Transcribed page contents
⁂
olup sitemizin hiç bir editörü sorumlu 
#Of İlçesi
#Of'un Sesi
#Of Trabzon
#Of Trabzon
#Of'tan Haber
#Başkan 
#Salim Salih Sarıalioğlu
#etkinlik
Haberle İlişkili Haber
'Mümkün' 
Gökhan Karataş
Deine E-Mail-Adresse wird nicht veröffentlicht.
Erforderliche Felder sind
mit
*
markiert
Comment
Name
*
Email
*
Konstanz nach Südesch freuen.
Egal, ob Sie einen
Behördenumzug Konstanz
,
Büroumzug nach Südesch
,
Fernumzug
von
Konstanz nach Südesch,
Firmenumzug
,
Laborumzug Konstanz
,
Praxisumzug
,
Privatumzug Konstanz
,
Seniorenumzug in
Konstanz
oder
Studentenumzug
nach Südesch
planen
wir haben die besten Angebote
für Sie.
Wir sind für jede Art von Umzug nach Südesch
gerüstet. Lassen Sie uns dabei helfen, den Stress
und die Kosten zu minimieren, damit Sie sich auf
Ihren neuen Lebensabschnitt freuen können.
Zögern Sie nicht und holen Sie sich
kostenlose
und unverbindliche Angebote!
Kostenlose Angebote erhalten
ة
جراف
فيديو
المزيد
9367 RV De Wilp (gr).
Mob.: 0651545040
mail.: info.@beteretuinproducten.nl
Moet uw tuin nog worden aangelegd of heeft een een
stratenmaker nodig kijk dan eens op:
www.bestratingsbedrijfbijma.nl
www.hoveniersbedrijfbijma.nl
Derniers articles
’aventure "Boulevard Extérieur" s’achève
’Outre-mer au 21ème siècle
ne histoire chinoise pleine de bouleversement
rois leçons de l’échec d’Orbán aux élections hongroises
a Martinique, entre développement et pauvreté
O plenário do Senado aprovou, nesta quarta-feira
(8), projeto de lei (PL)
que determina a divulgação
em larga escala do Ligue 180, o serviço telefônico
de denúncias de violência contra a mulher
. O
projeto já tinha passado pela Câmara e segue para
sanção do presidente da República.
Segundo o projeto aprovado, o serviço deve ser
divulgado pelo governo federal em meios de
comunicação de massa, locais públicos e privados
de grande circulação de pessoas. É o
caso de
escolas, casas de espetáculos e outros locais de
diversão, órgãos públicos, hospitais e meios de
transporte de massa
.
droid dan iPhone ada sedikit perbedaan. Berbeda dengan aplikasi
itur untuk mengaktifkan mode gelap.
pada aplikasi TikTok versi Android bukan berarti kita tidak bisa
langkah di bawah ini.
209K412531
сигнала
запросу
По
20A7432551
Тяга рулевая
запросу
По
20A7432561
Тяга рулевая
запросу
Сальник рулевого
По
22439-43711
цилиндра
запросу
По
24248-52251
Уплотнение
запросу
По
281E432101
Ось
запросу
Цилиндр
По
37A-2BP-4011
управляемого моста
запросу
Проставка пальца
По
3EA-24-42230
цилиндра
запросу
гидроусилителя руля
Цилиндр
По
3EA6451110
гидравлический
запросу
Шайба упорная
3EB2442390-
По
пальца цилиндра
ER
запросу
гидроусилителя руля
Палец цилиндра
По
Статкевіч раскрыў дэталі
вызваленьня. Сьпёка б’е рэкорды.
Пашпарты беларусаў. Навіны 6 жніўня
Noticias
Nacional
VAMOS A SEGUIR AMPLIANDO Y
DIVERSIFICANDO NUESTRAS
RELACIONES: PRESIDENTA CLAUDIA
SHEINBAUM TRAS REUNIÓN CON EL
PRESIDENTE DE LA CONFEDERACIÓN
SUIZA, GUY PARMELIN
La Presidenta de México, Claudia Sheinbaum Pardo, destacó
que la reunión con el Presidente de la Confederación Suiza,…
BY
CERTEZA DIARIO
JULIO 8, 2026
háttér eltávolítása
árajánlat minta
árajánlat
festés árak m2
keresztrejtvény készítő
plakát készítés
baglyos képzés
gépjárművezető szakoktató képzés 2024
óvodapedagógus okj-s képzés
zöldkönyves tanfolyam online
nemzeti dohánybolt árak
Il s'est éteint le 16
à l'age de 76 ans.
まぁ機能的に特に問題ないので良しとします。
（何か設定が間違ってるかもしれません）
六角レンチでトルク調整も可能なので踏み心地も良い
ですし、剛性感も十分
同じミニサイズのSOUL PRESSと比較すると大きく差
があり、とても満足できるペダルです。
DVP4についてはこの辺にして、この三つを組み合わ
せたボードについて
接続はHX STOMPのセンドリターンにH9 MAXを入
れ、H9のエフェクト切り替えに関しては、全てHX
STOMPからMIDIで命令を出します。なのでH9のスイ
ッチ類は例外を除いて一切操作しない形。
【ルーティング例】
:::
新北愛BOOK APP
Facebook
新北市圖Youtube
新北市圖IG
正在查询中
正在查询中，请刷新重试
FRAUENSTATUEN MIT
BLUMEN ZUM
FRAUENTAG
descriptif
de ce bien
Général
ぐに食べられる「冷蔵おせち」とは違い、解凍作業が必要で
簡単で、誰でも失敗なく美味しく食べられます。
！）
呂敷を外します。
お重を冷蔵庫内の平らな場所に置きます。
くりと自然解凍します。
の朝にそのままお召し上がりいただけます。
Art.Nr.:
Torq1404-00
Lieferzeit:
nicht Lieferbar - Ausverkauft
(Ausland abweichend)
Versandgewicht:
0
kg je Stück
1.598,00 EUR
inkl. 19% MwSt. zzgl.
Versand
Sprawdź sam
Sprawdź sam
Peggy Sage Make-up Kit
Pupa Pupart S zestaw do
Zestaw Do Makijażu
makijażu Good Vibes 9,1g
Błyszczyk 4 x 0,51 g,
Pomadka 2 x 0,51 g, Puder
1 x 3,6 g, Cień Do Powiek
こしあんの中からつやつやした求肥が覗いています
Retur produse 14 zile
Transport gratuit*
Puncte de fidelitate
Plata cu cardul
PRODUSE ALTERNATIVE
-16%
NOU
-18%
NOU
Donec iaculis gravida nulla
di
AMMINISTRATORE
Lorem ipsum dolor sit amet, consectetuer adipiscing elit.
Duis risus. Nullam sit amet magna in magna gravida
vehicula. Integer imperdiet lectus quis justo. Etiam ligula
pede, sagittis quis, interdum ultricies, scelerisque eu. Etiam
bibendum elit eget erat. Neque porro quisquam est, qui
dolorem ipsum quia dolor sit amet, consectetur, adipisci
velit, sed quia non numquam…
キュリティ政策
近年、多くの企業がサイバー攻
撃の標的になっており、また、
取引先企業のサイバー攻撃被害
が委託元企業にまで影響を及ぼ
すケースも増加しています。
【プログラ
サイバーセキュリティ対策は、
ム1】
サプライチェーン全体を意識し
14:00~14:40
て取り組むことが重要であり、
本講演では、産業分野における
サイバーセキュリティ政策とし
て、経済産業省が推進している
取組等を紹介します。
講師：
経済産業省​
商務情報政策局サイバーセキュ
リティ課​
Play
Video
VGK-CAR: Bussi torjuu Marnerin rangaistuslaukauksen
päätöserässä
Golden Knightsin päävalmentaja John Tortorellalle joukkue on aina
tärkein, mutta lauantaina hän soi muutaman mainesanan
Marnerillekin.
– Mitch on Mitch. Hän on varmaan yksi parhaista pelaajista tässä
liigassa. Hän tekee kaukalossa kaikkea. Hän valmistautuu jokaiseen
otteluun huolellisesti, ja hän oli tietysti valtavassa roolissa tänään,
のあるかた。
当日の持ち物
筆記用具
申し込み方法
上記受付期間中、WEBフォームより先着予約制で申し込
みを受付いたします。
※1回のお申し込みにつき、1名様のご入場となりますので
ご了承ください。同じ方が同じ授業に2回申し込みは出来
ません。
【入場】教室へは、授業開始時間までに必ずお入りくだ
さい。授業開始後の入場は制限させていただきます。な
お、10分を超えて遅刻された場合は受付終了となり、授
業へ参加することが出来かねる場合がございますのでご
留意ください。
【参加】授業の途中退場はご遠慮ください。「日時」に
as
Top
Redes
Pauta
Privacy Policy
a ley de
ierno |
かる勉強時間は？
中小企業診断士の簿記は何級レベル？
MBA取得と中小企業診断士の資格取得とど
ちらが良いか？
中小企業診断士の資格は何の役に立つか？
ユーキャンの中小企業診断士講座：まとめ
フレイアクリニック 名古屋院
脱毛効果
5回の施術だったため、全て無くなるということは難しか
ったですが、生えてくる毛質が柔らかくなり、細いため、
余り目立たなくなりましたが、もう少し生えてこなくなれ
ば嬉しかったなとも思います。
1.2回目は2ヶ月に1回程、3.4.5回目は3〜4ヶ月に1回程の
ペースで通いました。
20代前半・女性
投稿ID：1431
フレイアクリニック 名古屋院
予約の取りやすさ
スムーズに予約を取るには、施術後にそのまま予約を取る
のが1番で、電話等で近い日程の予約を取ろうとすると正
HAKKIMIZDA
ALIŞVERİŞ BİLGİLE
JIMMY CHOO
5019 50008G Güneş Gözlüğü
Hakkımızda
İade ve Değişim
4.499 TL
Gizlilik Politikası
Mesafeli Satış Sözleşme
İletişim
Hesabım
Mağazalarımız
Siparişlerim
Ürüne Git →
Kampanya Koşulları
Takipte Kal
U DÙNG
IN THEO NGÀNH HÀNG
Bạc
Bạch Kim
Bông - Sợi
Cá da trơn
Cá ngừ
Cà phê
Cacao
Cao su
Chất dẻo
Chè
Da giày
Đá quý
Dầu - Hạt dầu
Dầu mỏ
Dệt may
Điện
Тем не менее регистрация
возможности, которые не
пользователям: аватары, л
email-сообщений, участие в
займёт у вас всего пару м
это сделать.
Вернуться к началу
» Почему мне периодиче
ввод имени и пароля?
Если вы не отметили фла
⁂
• [Task instructions]: Update the entries from the first line through the line containing "www.bestratingsbedrijfbijma.nl" by changing "Konstanz" to "Freiburg" and leaving every other word unchanged. Return only those lines.

• [Result for this task]:
olup sitemizin hiç bir editörü sorumlu 
#Of İlçesi
#Of'un Sesi
#Of Trabzon
#Of Trabzon
#Of'tan Haber
#Başkan 
#Salim Salih Sarıalioğlu
#etkinlik
Haberle İlişkili Haber
'Mümkün' 
Gökhan Karataş
Deine E-Mail-Adresse wird nicht veröffentlicht.
Erforderliche Felder sind
mit
*
markiert
Comment
Name
*
Email
*
Freiburg nach Südesch freuen.
Egal, ob Sie einen
Behördenumzug Freiburg
,
Büroumzug nach Südesch
,
Fernumzug
von
Freiburg nach Südesch,
Firmenumzug
,
Laborumzug Freiburg
,
Praxisumzug
,
Privatumzug Freiburg
,
Seniorenumzug in
Freiburg
oder
Studentenumzug
nach Südesch
planen
wir haben die besten Angebote
für Sie.
Wir sind für jede Art von Umzug nach Südesch
gerüstet. Lassen Sie uns dabei helfen, den Stress
und die Kosten zu minimieren, damit Sie sich auf
Ihren neuen Lebensabschnitt freuen können.
Zögern Sie nicht und holen Sie sich
kostenlose
und unverbindliche Angebote!
Kostenlose Angebote erhalten
ة
جراف
فيديو
المزيد
9367 RV De Wilp (gr).
Mob.: 0651545040
mail.: info.@beteretuinproducten.nl
Moet uw tuin nog worden aangelegd of heeft een een
stratenmaker nodig kijk dan eens op:
www.bestratingsbedrijfbijma.nl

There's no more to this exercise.